## Directive
Word for word, restate the entries below from their first line through the line that contains "curve: (1072, 1609) -> (866, 1372), moved".

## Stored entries
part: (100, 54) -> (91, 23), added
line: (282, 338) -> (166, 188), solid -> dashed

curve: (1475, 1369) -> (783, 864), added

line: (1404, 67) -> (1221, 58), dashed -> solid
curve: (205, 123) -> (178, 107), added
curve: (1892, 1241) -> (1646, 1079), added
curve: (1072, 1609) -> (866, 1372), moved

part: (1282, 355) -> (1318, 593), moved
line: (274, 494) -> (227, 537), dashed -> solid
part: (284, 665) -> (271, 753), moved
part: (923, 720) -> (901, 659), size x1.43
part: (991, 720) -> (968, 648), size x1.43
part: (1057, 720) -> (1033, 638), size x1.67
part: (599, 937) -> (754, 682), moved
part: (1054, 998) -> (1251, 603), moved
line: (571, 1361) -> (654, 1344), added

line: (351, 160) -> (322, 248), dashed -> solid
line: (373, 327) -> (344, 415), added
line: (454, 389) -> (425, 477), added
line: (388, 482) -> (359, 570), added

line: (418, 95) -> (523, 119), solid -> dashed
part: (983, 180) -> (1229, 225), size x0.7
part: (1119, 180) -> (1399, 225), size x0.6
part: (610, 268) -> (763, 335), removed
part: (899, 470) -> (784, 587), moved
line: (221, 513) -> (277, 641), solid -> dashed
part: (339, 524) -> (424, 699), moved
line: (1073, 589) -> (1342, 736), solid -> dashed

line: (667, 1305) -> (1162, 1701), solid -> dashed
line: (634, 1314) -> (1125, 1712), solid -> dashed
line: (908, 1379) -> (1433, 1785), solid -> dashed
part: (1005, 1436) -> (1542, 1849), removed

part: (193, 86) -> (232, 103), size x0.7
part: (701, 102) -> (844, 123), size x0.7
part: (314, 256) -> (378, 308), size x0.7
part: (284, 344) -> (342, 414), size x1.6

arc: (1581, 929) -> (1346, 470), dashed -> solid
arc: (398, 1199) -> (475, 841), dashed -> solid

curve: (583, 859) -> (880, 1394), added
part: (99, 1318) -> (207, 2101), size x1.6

## Result
part: (100, 54) -> (91, 23), added
line: (282, 338) -> (166, 188), solid -> dashed

curve: (1475, 1369) -> (783, 864), added

line: (1404, 67) -> (1221, 58), dashed -> solid
curve: (205, 123) -> (178, 107), added
curve: (1892, 1241) -> (1646, 1079), added
curve: (1072, 1609) -> (866, 1372), moved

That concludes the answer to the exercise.